The DroneHunter occupies a very specific sweet spot. It minimizes collateral damage, operates at long stand off distances compared to ground based systems, and scales economically. Multiple DroneHunters can be launched simultaneously, each assigned to a specific threat, coordinated through Fortem’s SkyDome Manager C2 software.
This also makes the system relevant against multi vector attacks, not just single rogue drones. Think less whack a mole, more coordinated air policing.
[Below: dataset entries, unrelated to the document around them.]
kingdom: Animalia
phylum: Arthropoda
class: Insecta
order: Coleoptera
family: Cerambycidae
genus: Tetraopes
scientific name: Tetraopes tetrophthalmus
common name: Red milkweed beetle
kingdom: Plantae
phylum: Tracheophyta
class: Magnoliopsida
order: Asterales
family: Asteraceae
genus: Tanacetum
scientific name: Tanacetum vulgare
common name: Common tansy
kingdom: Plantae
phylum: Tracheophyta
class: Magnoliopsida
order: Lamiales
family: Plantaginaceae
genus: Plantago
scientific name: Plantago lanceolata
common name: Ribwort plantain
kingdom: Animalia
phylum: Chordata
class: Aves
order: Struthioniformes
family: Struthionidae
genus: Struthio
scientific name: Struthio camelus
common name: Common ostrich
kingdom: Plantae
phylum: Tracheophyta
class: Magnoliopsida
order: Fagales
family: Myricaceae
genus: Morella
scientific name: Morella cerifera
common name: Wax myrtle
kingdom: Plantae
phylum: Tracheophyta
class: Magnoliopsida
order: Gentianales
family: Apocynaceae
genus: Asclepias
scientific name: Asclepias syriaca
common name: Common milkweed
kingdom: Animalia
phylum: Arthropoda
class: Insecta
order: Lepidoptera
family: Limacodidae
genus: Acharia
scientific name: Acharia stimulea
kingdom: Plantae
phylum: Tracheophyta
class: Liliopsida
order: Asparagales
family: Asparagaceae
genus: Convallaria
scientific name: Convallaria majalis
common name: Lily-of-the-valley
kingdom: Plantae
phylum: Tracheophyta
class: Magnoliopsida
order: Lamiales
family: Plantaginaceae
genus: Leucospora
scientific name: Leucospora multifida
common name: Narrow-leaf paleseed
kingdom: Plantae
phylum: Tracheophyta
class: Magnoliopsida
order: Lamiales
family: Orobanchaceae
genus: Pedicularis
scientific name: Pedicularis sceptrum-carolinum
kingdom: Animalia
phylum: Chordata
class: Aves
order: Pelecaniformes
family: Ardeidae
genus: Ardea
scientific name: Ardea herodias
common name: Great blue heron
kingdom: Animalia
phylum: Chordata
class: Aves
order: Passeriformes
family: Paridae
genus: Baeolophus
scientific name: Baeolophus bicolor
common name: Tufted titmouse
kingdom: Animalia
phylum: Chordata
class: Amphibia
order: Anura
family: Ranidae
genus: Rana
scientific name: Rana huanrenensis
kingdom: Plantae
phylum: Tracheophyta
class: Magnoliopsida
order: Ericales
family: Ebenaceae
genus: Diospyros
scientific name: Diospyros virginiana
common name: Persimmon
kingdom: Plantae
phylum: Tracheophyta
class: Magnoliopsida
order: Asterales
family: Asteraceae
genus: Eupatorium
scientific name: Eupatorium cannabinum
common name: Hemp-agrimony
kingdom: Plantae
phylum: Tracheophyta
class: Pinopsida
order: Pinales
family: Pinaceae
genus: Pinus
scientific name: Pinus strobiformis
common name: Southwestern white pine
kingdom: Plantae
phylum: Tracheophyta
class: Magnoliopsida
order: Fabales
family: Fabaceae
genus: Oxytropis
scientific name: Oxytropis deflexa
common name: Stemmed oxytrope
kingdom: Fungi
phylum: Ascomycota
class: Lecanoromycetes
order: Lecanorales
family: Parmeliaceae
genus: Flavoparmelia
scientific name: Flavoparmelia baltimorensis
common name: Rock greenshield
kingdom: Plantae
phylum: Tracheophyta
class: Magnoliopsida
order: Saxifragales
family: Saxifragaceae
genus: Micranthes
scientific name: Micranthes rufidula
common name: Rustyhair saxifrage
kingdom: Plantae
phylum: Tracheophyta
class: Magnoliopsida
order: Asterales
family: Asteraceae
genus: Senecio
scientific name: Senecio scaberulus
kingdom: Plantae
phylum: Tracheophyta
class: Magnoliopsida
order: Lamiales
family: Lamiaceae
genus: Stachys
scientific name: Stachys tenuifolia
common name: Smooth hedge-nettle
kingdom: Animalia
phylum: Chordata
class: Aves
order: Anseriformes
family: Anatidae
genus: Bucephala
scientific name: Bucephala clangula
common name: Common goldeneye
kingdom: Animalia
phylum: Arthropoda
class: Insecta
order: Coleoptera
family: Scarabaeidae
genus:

The F700 is also designed to integrate into layered defense architectures. If a high altitude, fast moving drone slips past long range missile defenses and descends toward a target, DroneHunters can be cued to intercept during the terminal phase. They are not replacing missiles, but they are an intelligent second line of defense when missiles miss, which they often do.
Add in fast launch times, reloads under three minutes, night and bad weather capability, and an open API for C2 integration, and it becomes clear why JIATF 401 picked this system as its opening move.
This is not flashy sci fi. It is pragmatic, scalable, and very uncomfortable for rogue drones.
DroneXL’s Take
This first Replicator 2 purchase is small in numbers but loud in message. The War Department is done pretending that jammers and paperwork will protect the homeland from autonomous drones. Nets may not sound glamorous, but they are precise, proven, and politically survivable in crowded cities.
The DroneHunter F700 feels like a system designed by people who have actually watched drones misbehave in the real world, not just on PowerPoint slides. If Replicator 2 continues down this path, favoring field proven commercial tech over slow bespoke programs, the skies over US infrastructure may soon feel a lot less permissive for anything flying where it should not be.
For rogue drones, the future looks less like a fireworks show and more like getting tackled mid air and dragged off for questioning.